Dabei sollen die Besucher – „Nazis müssen draußen bleiben!“ – Antworten und Informationen erhalten. „Was sind rechte Einstellungen, wie kann man sie erkennen?“, verweist Ortwein auf einen zentralen Punkt. „Viele stark konservative Einstellungen entstehen, indem rechtes Gedankengut aufgenommen wird“, weiß die für den Main-Tauber-Kreis zuständige Regionalsekretärin. „Der Kampf gegen Rechts wird nicht vom linken oder rechten Spektrum, sondern von der bürgerlichen Mitte entschieden.“ Und die gelte es, zu sensibilisieren und zu mobilisieren.
„Schon aus historischen Gründen, aber auch wegen aktueller Entwicklungen wie etwa in Sachsen-Anhalt und wegen der Herausforderungen der Flüchtlings-Unterbringung “ sehen der erste Bevollmächtigte der IG-Metall Tauberbischofsheim, Gerd Koch, die DGB-Regionalsekretärin sowie der DGB-Kreisvorsitzende Rolf Grüning diese Veranstaltung als wichtig an. Dass es Helferkreise gibt, die sich „mit Begeisterung“ der Flüchtlinge annehmen, ist für Grüning „ein gutes Zeichen“.

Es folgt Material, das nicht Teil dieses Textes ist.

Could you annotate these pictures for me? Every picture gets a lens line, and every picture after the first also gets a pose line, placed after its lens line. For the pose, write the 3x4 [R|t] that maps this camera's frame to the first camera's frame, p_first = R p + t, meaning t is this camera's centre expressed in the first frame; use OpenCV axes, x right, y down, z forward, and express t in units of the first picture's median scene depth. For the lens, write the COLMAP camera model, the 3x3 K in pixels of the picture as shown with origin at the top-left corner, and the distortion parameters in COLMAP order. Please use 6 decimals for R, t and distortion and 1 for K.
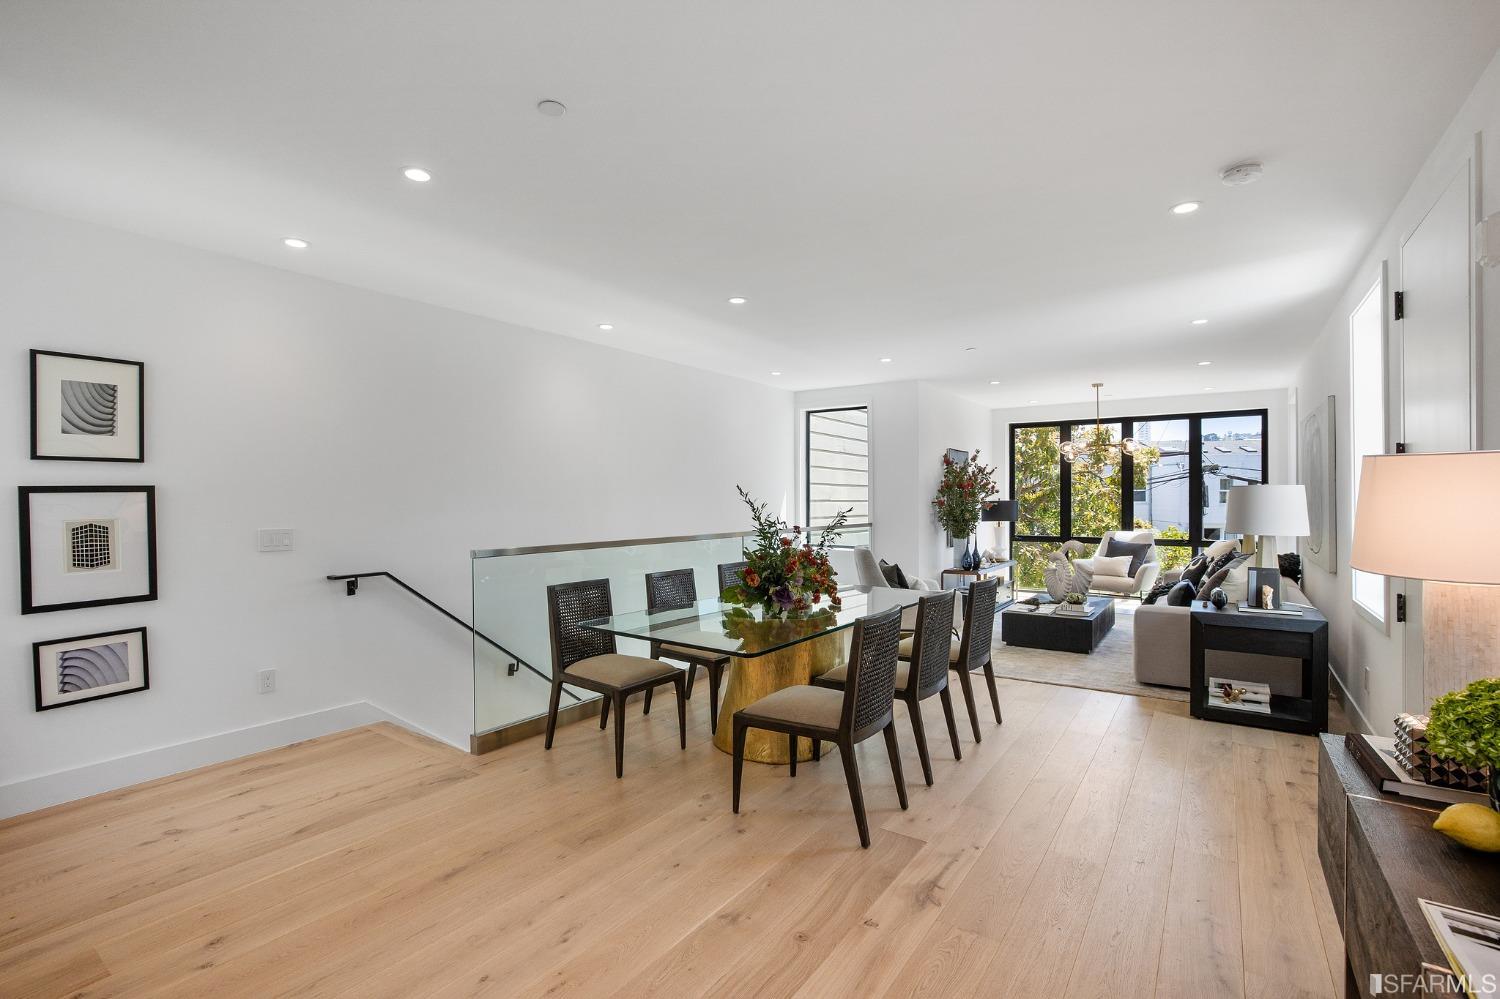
lens RADIAL K [[698.4, 0, 750.0], [0, 698.4, 499.5], [0, 0, 1]] dist [-0.031902, 0.000190]
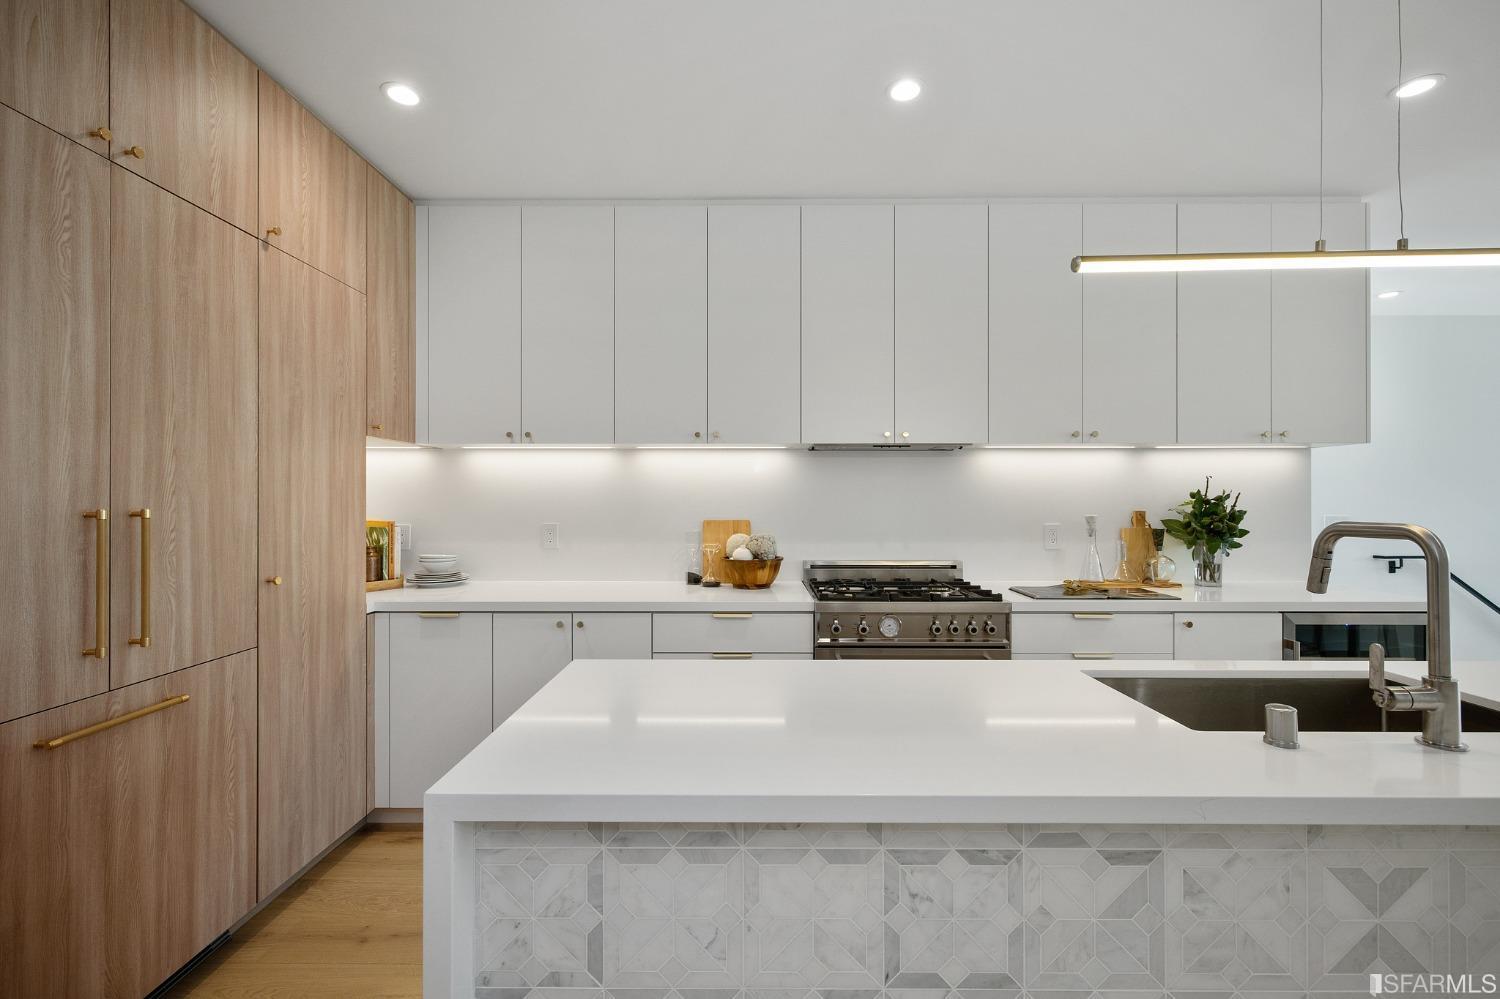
lens RADIAL K [[648.0, 0, 750.0], [0, 648.0, 499.5], [0, 0, 1]] dist [-0.000717, 0.000191]
pose [[0.558328, -0.000154, -0.829621, -0.131695], [-0.002068, 0.999997, -0.001577, 0.006867], [0.829618, 0.002596, 0.558325, -0.288034]]
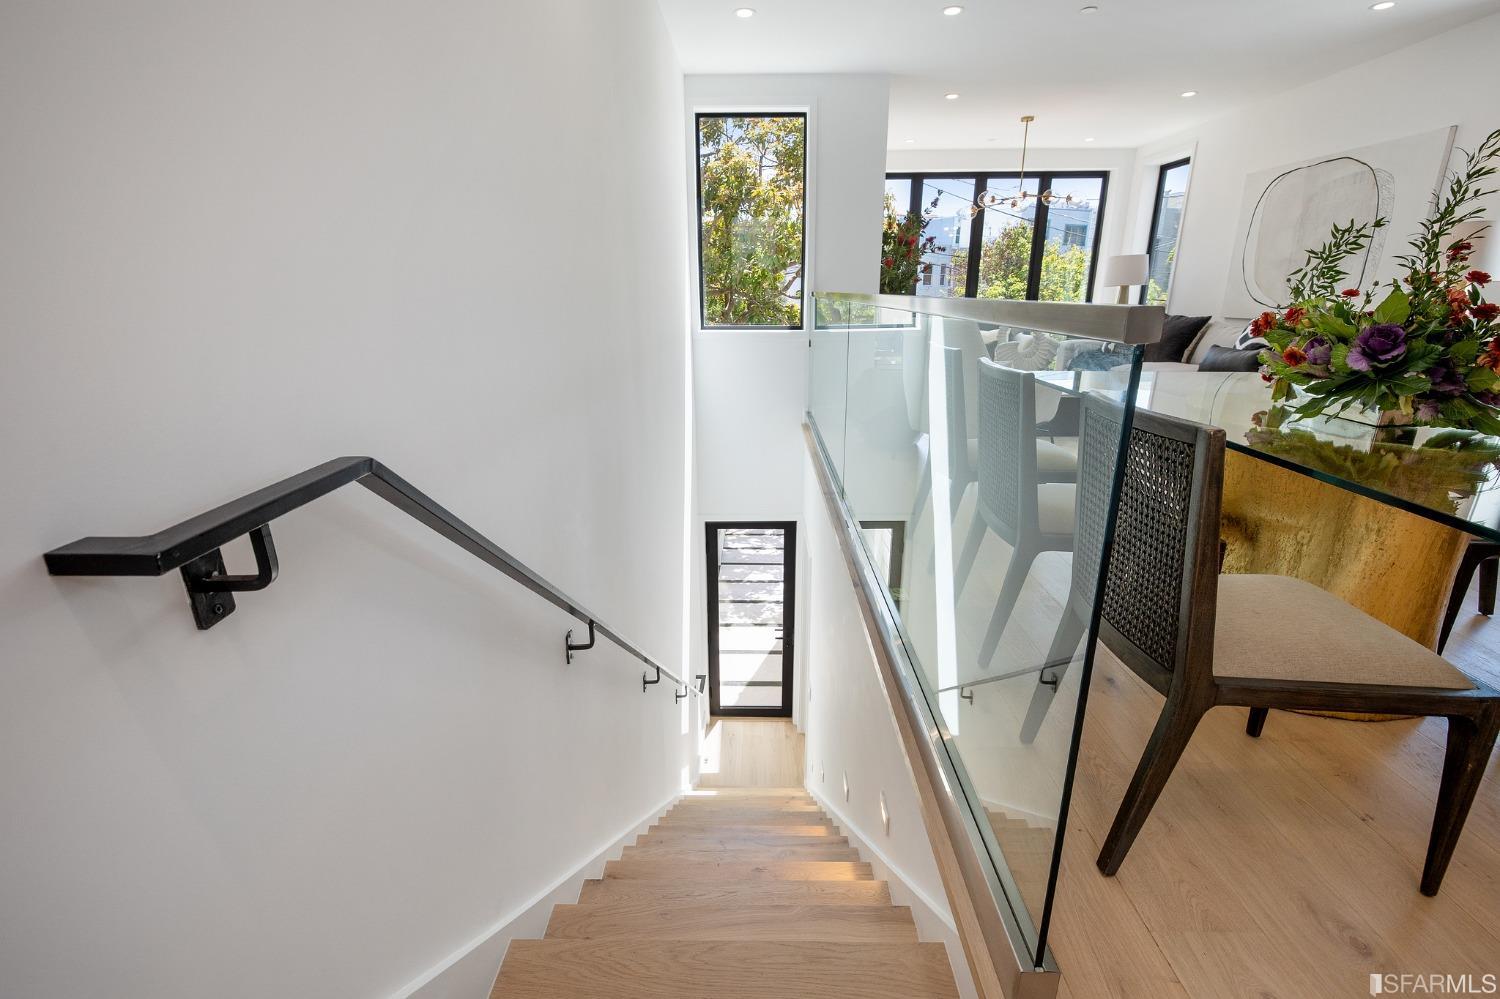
lens RADIAL K [[698.4, 0, 750.0], [0, 698.4, 499.5], [0, 0, 1]] dist [-0.031902, 0.000190]
pose [[0.836017, -0.161753, 0.524321, -0.275313], [-0.003846, 0.953811, 0.300384, 0.023697], [-0.548691, -0.253142, 0.796779, 0.388939]]
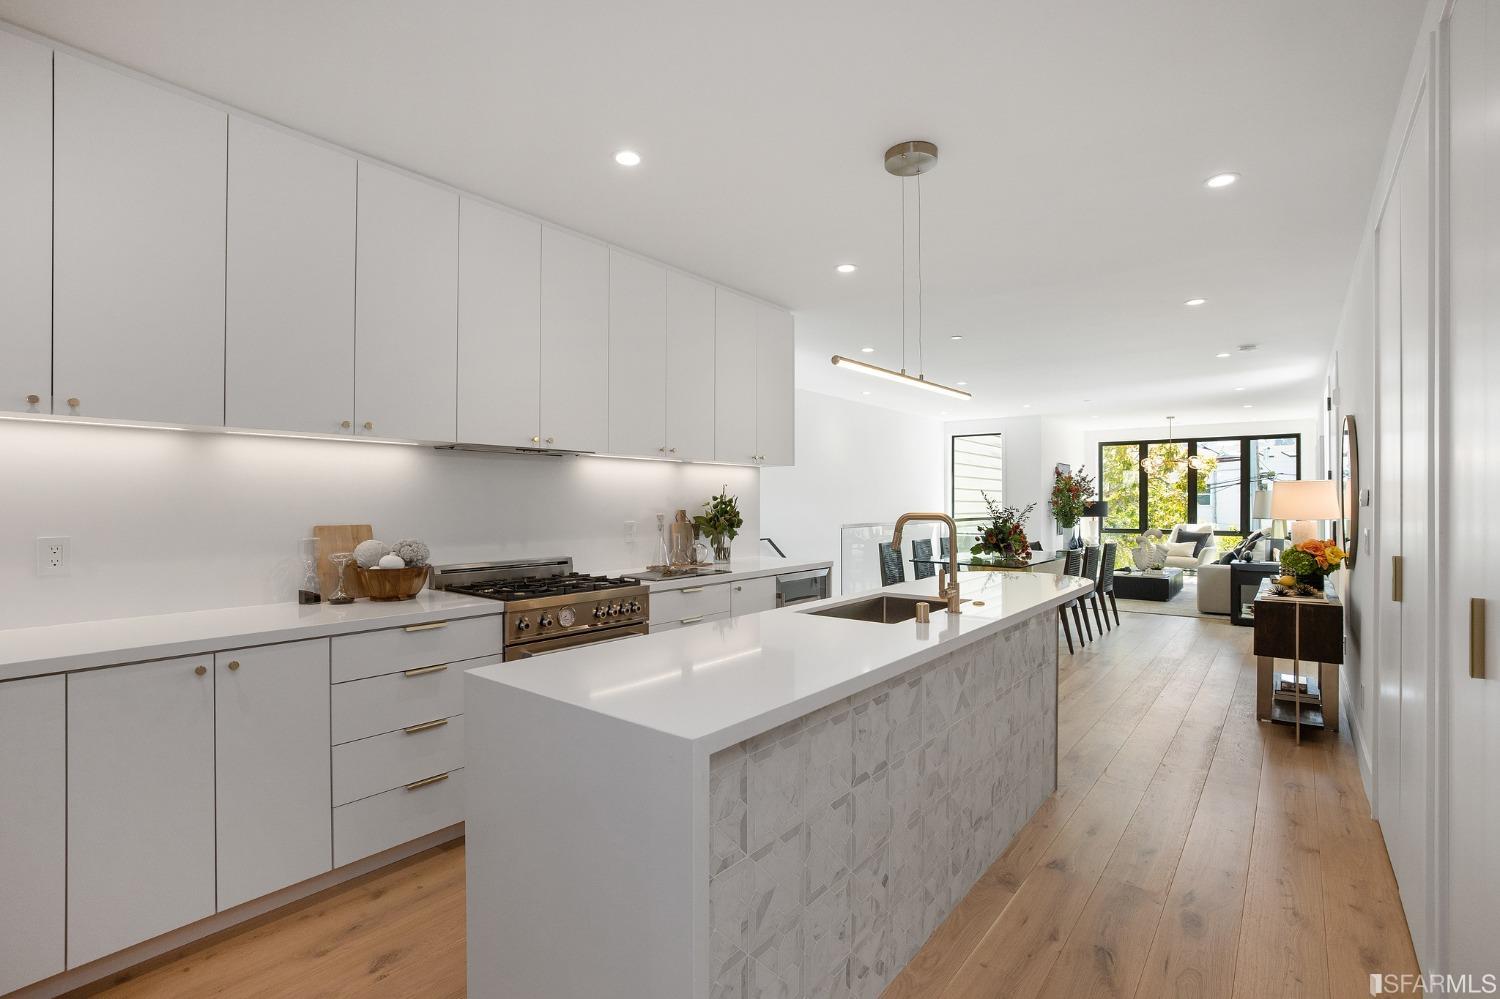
lens RADIAL K [[698.4, 0, 750.0], [0, 698.4, 499.5], [0, 0, 1]] dist [-0.031902, 0.000190]
pose [[0.997539, 0.003155, -0.070043, -0.227594], [-0.003444, 0.999986, -0.003996, 0.006429], [0.070029, 0.004227, 0.997536, -0.413050]]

„Auch bei uns gibt?s Rechtsextreme. Die Veranstaltung wird aufzeigen, was sich hier tut“, sagt Koch. Grüning hat keine Zweifel an der Existenz Rechtsextremer im Landkreis, spricht gar von „zwei hochgebildeten rechtsextremen Hasspredigern“. Das klassische Neonazi-Outfit – Springerstiefel, Bomberjacke und Glatze – gilt nicht mehr. „Die Szene ist nicht mehr auf den ersten Blick zu erkennen“, sie hat sich dem modischen Mainstream angepasst, weiß Michael Lippert vom Kreis-Jugendamt. Im Kreis treten Rechte „punktuell“ auf, die Szene bleibt – noch – unter sich. „Das Beratungsnetzwerk hat Hinweise aus betroffenen Familien erhalten“, berichtet der Jugendamts-Mitarbeiter. „Beim Beratungsnetzwerk erhalten Eltern und Jugendliche Hilfe.“
Die Veranstaltung „Rechtsextremismus“ ist am Mittwoch, 15. April, um 19 Uhr im Technologie- und Gründerzentrum in Tauberbischofsheim, Am Wört 1. Referenten sind zwei Mitarbeiter des Beratungsnetzwerks. Nach dem Vortrag ist eine Diskussion vorgesehen.
Beratungsnetzwerk
Ansprechpartner des Beratungsnetzwerks ist das Kreisjugendamt in Tauberbischofsheim. Bei rechtsextremen Vorfällen können sich Betroffene und Angehörige unter Tel. (0 93 41) 82 54 81 und per E-Mail an: beratungsnetzwerk-mtk@web.de ans Amt wenden.
Das Beratungsnetzwerk „kompetent vor Ort“ wird gefördert durch das bundesweite Programm „Toleranz fördern - Kompetenz stärken „ und durch das Land Baden-Württemberg.